In South Carolina beispielsweise arbeitet das NIH mit Cooperative Health zusammen, einem Netzwerk staatlich qualifizierter Gesundheitszentren in der Nähe der Landeshauptstadt, die viele nicht versicherte und schwarze Patienten betreuen, um Patienten für All of Us zu rekrutieren. Eric Schlueter, Chief Medical Officer von Cooperative Health, sagte, die Partnerschaft funktioniere, weil ihre Patienten ihnen vertrauen.
„Wir haben eine lange Geschichte der Integration in die Gemeinschaft. Viele unserer Mitarbeiter sind in den gleichen Gemeinschaften aufgewachsen, in denen wir tätig sind, und leben dort noch immer“, sagte Schlueter. „Das ist Teil unseres Geheimrezepts.“
Bisher hat Cooperative Health fast 3.000 Menschen in das Forschungsprogramm aufgenommen, etwa 70 % davon sind Schwarze.
„Unsere Patienten sind wie andere Patienten“, sagte Schlüter. „Sie möchten ihren Kindern und Kindeskindern die Möglichkeit bieten, eine bessere Gesundheit zu erreichen, und sie erkennen, dass dies eine Gelegenheit dazu ist.“
Theoretisch könnten Forscher am NIH und an der Medical University of South Carolina versuchen, einige der gleichen Personen für ihre separaten Genetikstudien zu rekrutieren, obwohl nichts einen Patienten daran hindern würde, an beiden Bemühungen teilzunehmen.
Die Forscher in Charleston geben zu, dass noch viel Arbeit vor ihnen liegt. Bisher hat In Our DNA SC etwa die Hälfte der 100.000 Menschen rekrutiert, auf die es hofft, und von denen haben etwa drei Viertel DNA-Proben eingereicht.

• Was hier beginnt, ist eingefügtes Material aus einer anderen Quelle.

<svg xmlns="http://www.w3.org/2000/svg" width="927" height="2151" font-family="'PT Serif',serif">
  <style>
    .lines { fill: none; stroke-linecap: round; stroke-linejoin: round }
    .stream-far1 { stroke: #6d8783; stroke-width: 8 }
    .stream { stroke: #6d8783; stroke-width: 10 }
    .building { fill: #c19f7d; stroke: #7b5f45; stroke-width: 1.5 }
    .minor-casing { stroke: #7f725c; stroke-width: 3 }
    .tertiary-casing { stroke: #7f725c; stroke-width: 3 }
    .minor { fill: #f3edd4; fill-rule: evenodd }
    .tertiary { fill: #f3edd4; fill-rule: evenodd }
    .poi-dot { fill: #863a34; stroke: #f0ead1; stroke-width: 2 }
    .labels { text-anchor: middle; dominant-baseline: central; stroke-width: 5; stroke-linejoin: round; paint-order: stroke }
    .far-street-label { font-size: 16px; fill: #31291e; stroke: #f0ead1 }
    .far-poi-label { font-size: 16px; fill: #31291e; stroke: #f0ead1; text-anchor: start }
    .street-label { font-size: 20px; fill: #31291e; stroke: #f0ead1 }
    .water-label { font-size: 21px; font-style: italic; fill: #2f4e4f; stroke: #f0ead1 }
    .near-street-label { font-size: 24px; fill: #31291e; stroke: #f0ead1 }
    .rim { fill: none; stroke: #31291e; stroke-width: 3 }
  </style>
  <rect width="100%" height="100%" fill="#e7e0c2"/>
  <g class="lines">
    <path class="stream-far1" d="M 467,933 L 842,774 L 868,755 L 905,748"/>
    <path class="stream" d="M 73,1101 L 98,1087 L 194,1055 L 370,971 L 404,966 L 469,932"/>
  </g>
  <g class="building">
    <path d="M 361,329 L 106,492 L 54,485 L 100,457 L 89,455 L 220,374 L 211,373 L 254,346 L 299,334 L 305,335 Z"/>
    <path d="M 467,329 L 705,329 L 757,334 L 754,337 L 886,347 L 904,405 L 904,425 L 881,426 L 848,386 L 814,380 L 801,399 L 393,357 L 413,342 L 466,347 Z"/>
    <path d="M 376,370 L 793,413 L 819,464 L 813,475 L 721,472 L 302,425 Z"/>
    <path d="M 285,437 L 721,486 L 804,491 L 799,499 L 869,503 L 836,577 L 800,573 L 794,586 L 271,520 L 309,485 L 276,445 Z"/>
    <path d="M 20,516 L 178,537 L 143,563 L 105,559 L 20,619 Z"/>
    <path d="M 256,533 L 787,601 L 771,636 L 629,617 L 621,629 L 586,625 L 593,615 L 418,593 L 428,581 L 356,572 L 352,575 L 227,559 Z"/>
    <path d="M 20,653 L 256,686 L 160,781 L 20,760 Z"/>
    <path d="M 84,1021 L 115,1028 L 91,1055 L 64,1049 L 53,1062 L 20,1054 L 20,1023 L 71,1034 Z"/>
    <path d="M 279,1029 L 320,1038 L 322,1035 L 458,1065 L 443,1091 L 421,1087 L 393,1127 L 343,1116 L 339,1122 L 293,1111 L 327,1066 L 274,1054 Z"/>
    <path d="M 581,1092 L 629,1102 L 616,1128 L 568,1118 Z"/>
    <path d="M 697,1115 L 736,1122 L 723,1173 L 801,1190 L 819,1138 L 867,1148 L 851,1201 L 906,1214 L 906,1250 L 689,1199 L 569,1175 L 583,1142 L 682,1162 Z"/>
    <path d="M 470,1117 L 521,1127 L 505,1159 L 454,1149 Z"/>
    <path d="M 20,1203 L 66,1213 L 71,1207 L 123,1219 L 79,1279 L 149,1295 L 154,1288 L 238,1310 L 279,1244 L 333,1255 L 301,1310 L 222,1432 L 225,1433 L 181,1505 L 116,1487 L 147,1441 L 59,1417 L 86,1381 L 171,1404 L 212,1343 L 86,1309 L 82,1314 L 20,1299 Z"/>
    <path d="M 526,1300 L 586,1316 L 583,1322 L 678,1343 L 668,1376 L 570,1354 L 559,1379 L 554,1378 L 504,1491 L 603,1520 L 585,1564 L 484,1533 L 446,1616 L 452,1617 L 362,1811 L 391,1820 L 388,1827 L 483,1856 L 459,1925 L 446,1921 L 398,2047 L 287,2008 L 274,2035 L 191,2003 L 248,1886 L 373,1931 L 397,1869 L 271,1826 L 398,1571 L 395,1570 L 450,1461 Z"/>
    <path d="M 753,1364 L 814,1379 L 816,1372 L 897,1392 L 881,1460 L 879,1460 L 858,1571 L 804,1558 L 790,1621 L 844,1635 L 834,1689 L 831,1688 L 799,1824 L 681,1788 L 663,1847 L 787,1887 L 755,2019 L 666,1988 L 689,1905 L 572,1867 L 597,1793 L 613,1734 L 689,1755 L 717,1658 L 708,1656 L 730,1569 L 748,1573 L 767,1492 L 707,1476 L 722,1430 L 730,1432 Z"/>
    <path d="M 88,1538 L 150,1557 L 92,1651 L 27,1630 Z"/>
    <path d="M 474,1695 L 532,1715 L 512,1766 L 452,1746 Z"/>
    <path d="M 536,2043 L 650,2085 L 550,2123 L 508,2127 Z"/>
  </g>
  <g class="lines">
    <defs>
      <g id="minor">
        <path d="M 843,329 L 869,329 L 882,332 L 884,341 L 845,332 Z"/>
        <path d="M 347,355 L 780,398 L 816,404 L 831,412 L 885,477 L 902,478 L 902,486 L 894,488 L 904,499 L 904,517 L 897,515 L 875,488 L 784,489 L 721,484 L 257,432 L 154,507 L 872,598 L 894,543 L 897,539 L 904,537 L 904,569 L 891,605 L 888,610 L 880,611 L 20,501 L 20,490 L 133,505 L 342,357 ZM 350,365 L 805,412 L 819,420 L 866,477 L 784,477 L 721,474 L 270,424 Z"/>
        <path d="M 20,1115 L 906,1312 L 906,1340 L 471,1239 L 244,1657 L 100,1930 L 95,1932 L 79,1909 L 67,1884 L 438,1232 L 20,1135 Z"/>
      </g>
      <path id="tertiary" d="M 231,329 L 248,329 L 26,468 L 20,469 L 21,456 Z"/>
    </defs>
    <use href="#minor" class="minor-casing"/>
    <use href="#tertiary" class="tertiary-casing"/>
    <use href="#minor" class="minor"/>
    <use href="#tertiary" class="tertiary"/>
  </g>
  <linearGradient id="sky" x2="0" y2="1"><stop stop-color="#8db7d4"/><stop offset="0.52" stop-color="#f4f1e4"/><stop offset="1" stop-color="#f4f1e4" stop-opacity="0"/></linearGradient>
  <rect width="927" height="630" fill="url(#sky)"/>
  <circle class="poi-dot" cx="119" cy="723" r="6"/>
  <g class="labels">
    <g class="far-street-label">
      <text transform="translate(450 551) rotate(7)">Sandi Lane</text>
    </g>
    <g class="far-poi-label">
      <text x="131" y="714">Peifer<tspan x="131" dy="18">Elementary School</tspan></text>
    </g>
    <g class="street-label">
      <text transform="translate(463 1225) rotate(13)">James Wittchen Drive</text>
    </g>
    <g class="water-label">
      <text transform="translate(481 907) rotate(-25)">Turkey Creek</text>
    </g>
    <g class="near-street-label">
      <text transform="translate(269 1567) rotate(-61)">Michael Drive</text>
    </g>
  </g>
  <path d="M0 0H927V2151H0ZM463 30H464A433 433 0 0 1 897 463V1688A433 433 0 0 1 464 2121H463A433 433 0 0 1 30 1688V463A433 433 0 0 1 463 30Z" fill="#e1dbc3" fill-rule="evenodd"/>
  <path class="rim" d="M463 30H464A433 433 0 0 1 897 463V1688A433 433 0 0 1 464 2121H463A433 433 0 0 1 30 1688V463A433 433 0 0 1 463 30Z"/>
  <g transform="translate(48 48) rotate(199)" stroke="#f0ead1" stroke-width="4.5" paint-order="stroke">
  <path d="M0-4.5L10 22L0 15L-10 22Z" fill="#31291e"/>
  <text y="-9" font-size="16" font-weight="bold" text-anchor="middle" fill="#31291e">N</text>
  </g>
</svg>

Caitlin Allen, Programmforscherin und Forscherin für öffentliche Gesundheit an der medizinischen Universität, räumte ein, dass es einigen Taktiken des Programms nicht gelungen sei, viele schwarze Teilnehmer zu rekrutieren.
Beispielsweise erhalten einige Patienten, die einen Termin bei Anbietern an der Medical University of South Carolina haben, vor einem Termin über ihr Patientenportal eine elektronische Nachricht mit Informationen zur Teilnahme am Forschungsprojekt. Studien zeigen jedoch, dass ethnische Minderheiten sich seltener mit ihren elektronischen Gesundheitsakten auseinandersetzen als weiße Patienten, sagte Allen.
„Wir sehen eine geringe Akzeptanz“ dieser Strategie, sagte sie, weil viele der Leute, die die Forscher ansprechen wollen, die Botschaft wahrscheinlich nicht verstehen.
An der Studie sind vier Forschungskoordinatoren beteiligt, die für die Entnahme von DNA-Proben geschult sind. Allerdings ist die Anzahl der Personen, mit denen sie persönlich sprechen können, begrenzt. „Wir sind nicht unbedingt in der Lage, jeden einzelnen Raum zu betreten“, sagte Allen.
Dennoch scheinen sich persönliche Community-Veranstaltungen gut für die Einbeziehung vielfältiger Teilnehmer zu eignen. Im März sammelten die Forschungskoordinatoren von In Our DNA SC mehr als 30 DNA-Proben bei einer Zweihundertjahrfeier in Orangeburg, South Carolina, wo sich mehr als 60 % der Einwohner als Schwarze identifizieren. Zwischen dem ersten und zweiten Jahr des Forschungsprojekts, so Allen, habe In Our DNA SC die Anzahl dieser Gemeinschaftsveranstaltungen, an denen Forschungskoordinatoren teilnahmen, verdoppelt.
„Ich würde es gerne noch stärker sehen“, sagte sie.